SMMU problem found on LS2085A with 4.6-rc3
Shi, Yang
yang.shi at linaro.org
Fri Apr 15 10:19:31 PDT 2016
On 4/15/2016 5:30 AM, Robin Murphy wrote:
> On 15/04/16 00:07, Shi, Yang wrote:
>> Hi Robin,
>>
>> On 4/14/2016 5:04 AM, Robin Murphy wrote:
>>> Hi Yang,
>>>
>>> On 13/04/16 20:31, Shi, Yang wrote:
>>>> Hi Will & Robin,
>>>>
>>>> I just ran some quick test on my LS2085A board, which has 8 Cortex A57
>>>> cores, with 4.6-rc3 kernel, but I found a regression issue with SMMU.
>>>>
>>>> SMMU driver reports:
>>>>
>>>> arm_smmu_global_fault: 297974 callbacks suppressed
>>>> arm_smmu_global_fault: 298561 callbacks suppressed
>>>> arm-smmu 5000000.iommu: GFSR 0x80000004, GFSYNR0 0x00000008,
>>>> GFSYNR1 0x00000300, GFSYNR2 0x00000000
>>>> arm-smmu 5000000.iommu: GFSR 0x80000004, GFSYNR0 0x00000008,
>>>> GFSYNR1 0x00000300, GFSYNR2 0x00000000
>>>> arm-smmu 5000000.iommu: GFSR 0x80000004, GFSYNR0 0x00000008,
>>>> GFSYNR1 0x00000300, GFSYNR2 0x00000000
>>>> arm-smmu 5000000.iommu: GFSR 0x80000004, GFSYNR0 0x00000008,
>>>> GFSYNR1 0x00000300, GFSYNR2 0x00000000
>>>> arm-smmu 5000000.iommu: GFSR 0x80000004, GFSYNR0 0x00000008,
>>>> GFSYNR1 0x00000300, GFSYNR2 0x00000000
>>>> arm-smmu 5000000.iommu: GFSR 0x80000004, GFSYNR0 0x00000008,
>>>> GFSYNR1 0x00000300, GFSYNR2 0x00000000
>>>> arm-smmu 5000000.iommu: GFSR 0x80000004, GFSYNR0 0x00000008,
>>>> GFSYNR1 0x00000300, GFSYNR2 0x00000000
>>>> arm-smmu 5000000.iommu: GFSR 0x80000004, GFSYNR0 0x00000008,
>>>> GFSYNR1 0x00000300, GFSYNR2 0x00000000
>>>> arm-smmu 5000000.iommu: GFSR 0x80000004, GFSYNR0 0x00000008,
>>>> GFSYNR1 0x00000300, GFSYNR2 0x00000000
>>>> arm-smmu 5000000.iommu: GFSR 0x80000004, GFSYNR0 0x00000008,
>>>> GFSYNR1 0x00000300, GFSYNR2 0x00000000
>>>> arm-smmu 5000000.iommu: Unexpected global fault, this could be serious
>>>> arm-smmu 5000000.iommu: Unexpected global fault, this could be serious
>>>> arm-smmu 5000000.iommu: Unexpected global fault, this could be serious
>>>> arm-smmu 5000000.iommu: Unexpected global fault, this could be serious
>>>> arm-smmu 5000000.iommu: Unexpected global fault, this could be serious
>>>> arm-smmu 5000000.iommu: Unexpected global fault, this could be serious
>>>> arm-smmu 5000000.iommu: Unexpected global fault, this could be serious
>>>> arm-smmu 5000000.iommu: Unexpected global fault, this could be serious
>>>> arm-smmu 5000000.iommu: Unexpected global fault, this could be serious
>>>> arm-smmu 5000000.iommu: Unexpected global fault, this could be serious
>>>
>>> That's a stream match conflict fault, so you've somehow got two devices
>>> using the same stream ID attached to different domains, and at least one
>>> of them is trying to do DMA.
>>>
>>>> But, it is good with 4.5 kernel.
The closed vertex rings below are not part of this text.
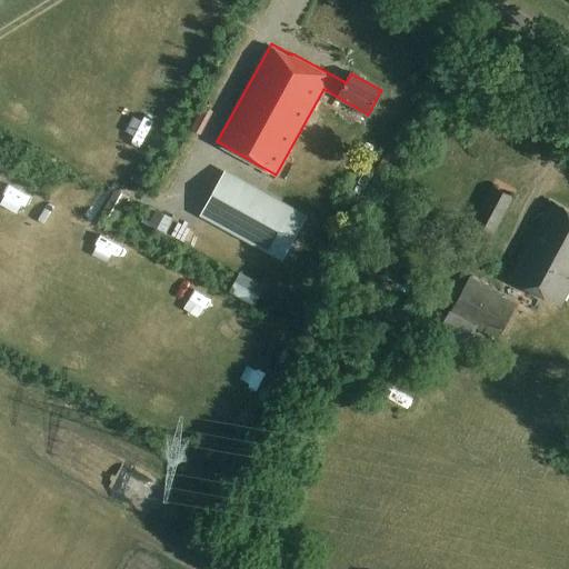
[(337,118),(368,131),(373,118),(342,105),(337,118)]
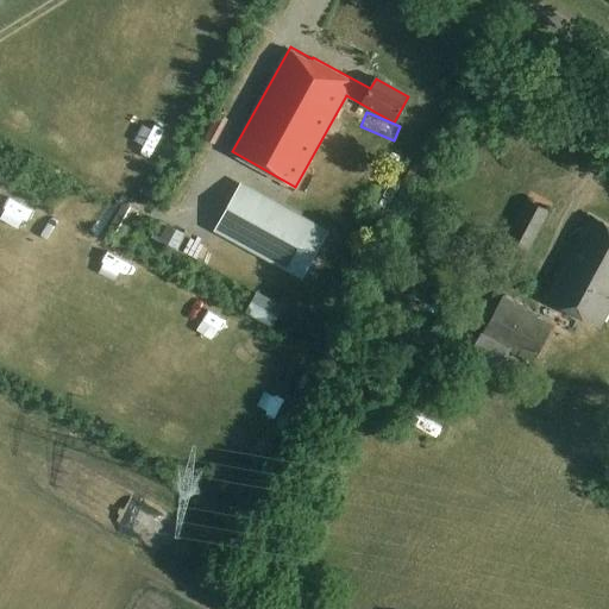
[(326,230),(240,182),(214,228),(301,276),(326,230)]
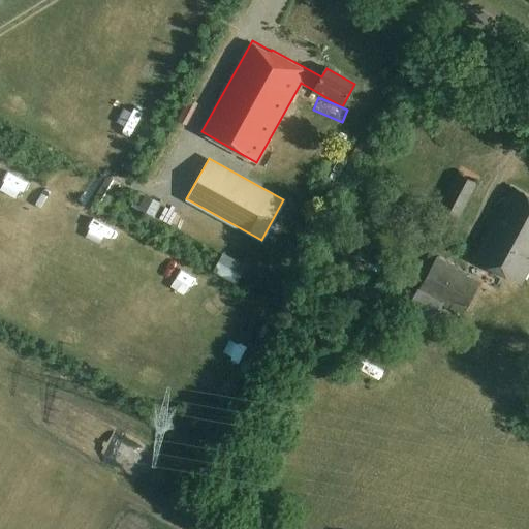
[(477,184),(459,174),(440,208),(459,217),(477,184)]
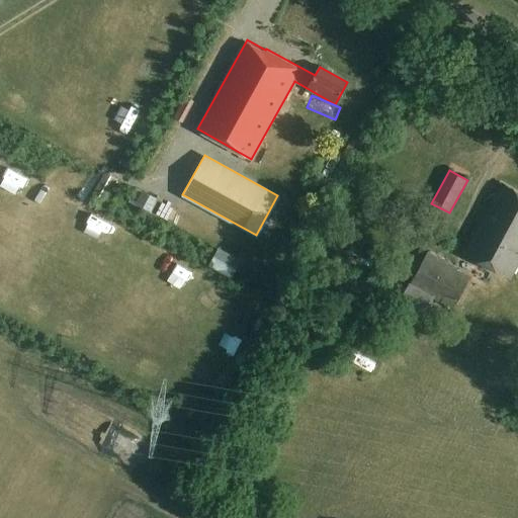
[(116,179),(104,173),(92,196),(105,202),(116,179)]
I found the below commit causes it:
>>>>
>>>> commit 9adb95949a343dac53b1cd81dc973b5f815c88d4
>>>> Author: Robin Murphy <robin.murphy at arm.com>
>>>> Date: Tue Jan 26 18:06:36 2016 +0000
>>>>
>>>> iommu/arm-smmu: Support DMA-API domains
>>>>
>>>> With DMA mapping ops provided by the iommu-dma code, only a
>>>> minimal
>>>> contribution from the IOMMU driver is needed to create a suitable
>>>> DMA-API domain for them to use. Implement this for the ARM SMMUs.
>>>>
>>>> Signed-off-by: Robin Murphy <robin.murphy at arm.com>
>>>> Signed-off-by: Will Deacon <will.deacon at arm.com>
>>>>
>>>> Any idea?
>>>
>>> My first guess would be the same thing as [1] - does that patch help?
>>
>> No, it can't cease the fault.
>>
>>>
>>> Beyond that, what does your DT look like? The one in mainline has one
>>> token mmu-masters property which isn't even valid, so nothing ever gets
>>
>> Mine has mmu-masters property too, but removing it doesn't solve the
>> problem.
>
> OK, now things really stop making sense. Without the mmu-masters
> property the SMMU driver will do nothing but probe the SMMU device
> itself. Therefore I can only assume the bootloader magic for the
> Freescale vendor kernel must be rewriting your DT (our board always just
> says "fdt_fixup_smmu: WARNING: no SMMU node found" despite the mainline
> DT containing the SMMU, so I'm not sure exactly what it's looking for).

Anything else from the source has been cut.